Foreign workers in Kuwait no longer have to wait a full year to change employers if their current employer breaks key labour rules. The change allows employees to exit earlier when companies fail to meet basic legal obligations.
For foreigners working in Kuwait, one of the Gulf’s biggest overseas job markets, the update offers more protection against salary delays, permit issues, and unfair employment practices.
When Can Workers Change Employers?
Foreign workers can now switch employers before completing one year if:
- Their employer fails to pay salaries.
- The employer does not complete work or residence permit formalities.
- The employer’s actions legally allow the worker to end the contract without notice.
- The employer’s labour file has been suspended or restricted by Kuwaiti authorities.
- Authorities determine that an absconding complaint was filed maliciously or by mistake.
Earlier, workers generally had to complete one year with the same employer before changing jobs, even when disputes arose.
Why the Rule Matters
The policy also raises the cost of non-compliance for employers. Companies that fail to meet salary or residency obligations now face a greater risk of losing workers instead of relying on mandatory employment periods.

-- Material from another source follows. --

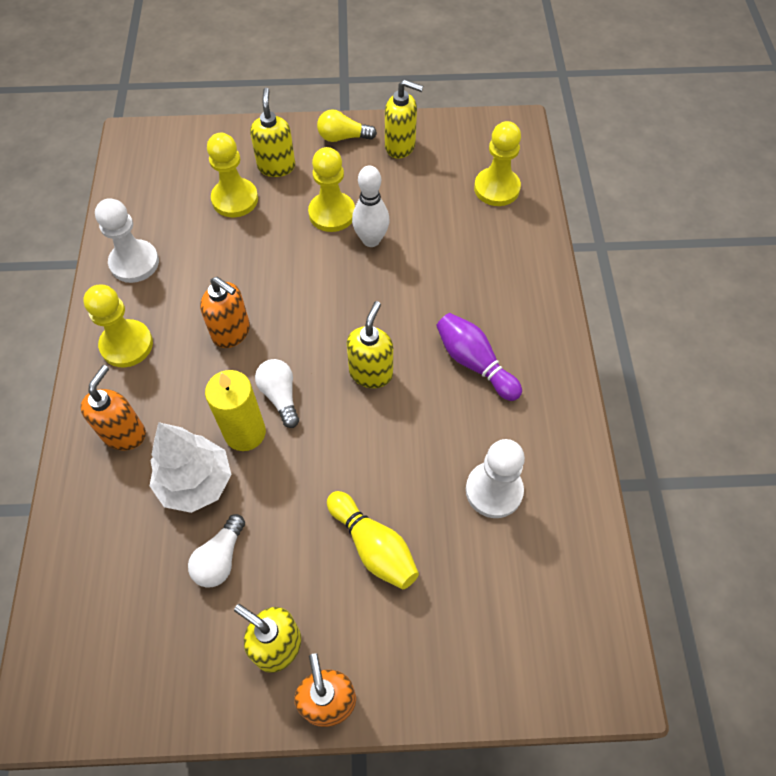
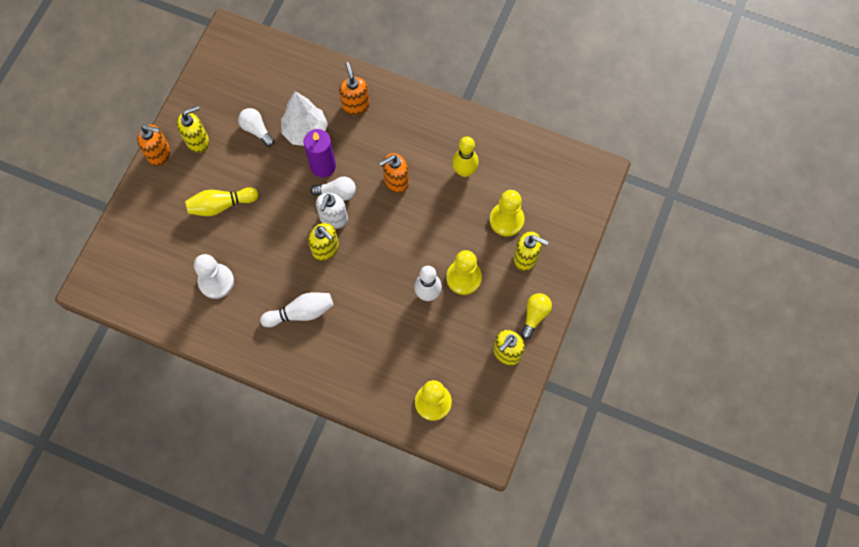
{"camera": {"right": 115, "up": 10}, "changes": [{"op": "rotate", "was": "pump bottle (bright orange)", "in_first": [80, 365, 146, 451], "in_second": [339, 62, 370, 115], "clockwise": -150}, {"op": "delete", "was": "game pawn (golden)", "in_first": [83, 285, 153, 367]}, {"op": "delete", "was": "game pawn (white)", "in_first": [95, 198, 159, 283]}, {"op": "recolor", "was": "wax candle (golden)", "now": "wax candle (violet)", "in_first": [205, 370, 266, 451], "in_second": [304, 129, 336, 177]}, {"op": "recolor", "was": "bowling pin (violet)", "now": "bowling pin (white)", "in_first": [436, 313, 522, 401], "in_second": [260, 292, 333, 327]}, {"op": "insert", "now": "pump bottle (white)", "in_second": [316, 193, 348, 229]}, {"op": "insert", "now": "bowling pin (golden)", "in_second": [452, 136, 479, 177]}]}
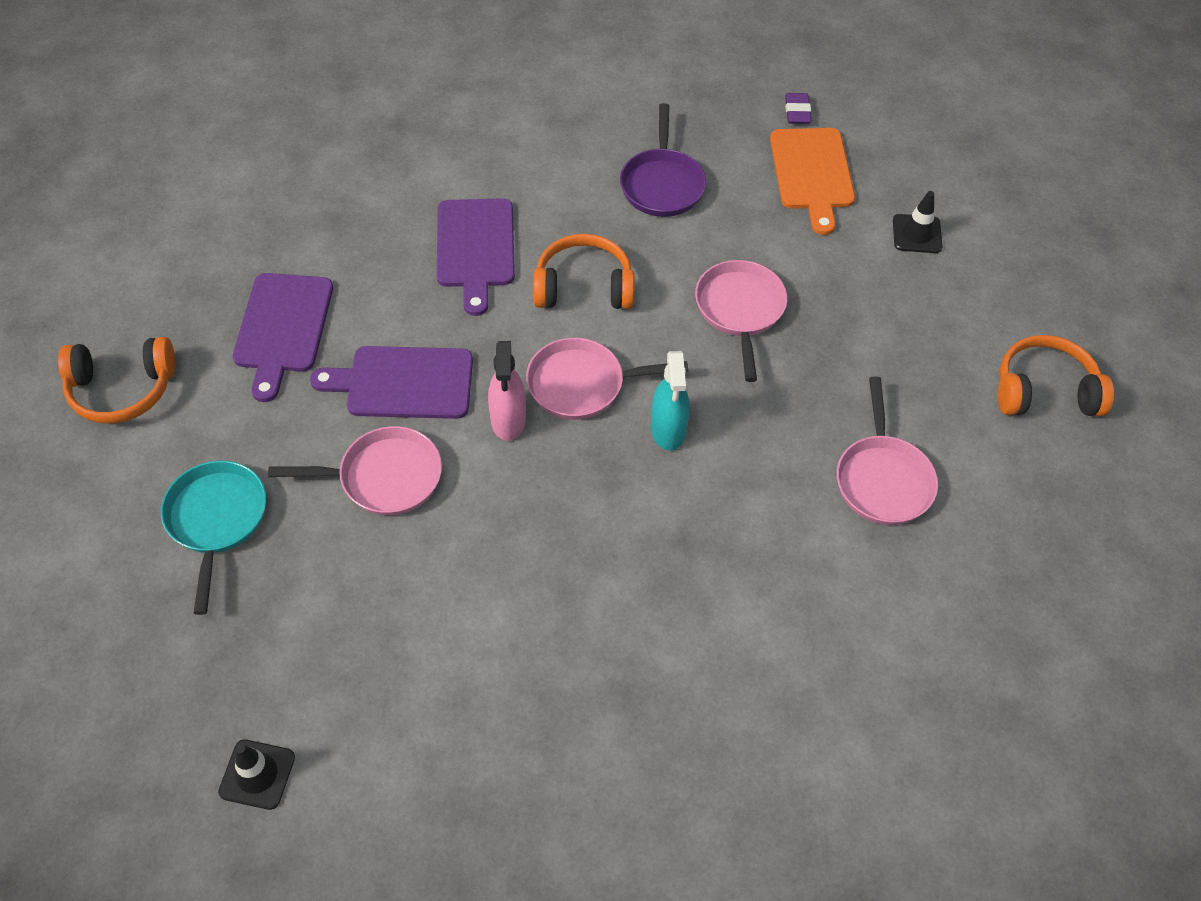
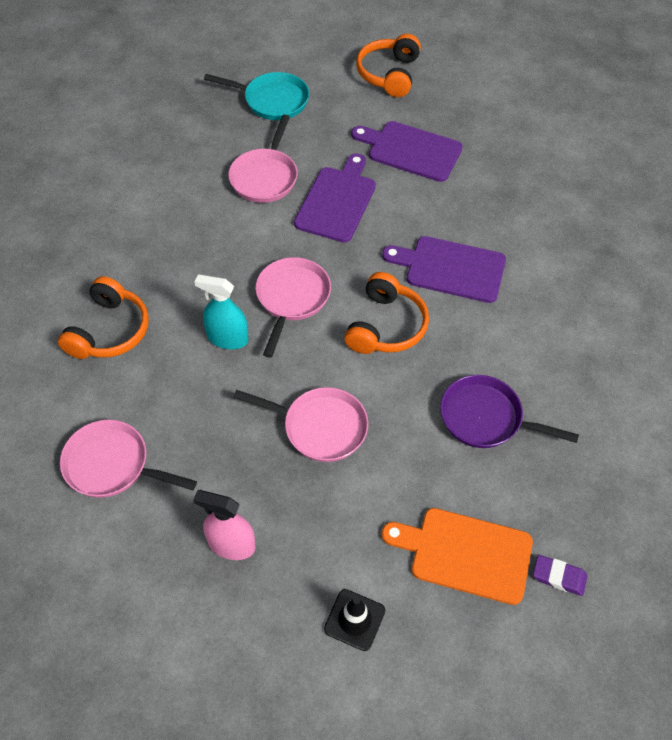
{"camera": {"right": 110, "up": 0}, "changes": [{"op": "delete", "was": "traffic cone (jet-black)", "in_first": [218, 740, 295, 810]}, {"op": "move", "was": "spray cleaner (rose-pink)", "in_first": [488, 341, 526, 441], "in_second": [193, 490, 255, 560]}, {"op": "move", "was": "over-ear headphones (bright orange)", "in_first": [998, 335, 1114, 416], "in_second": [58, 276, 149, 359]}]}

For foreign workers, the change adds flexibility without waiting months for the one-year threshold to pass.
What This Means for Indian Workers
Thousands of Indians move to Kuwait each year for jobs in construction, healthcare, hospitality, retail, and domestic services. The new rule gives them a legal route to change employers sooner if labour laws are ignored.
This also reduces the risk of workers becoming trapped with employers who delay salaries or fail to process residency documents.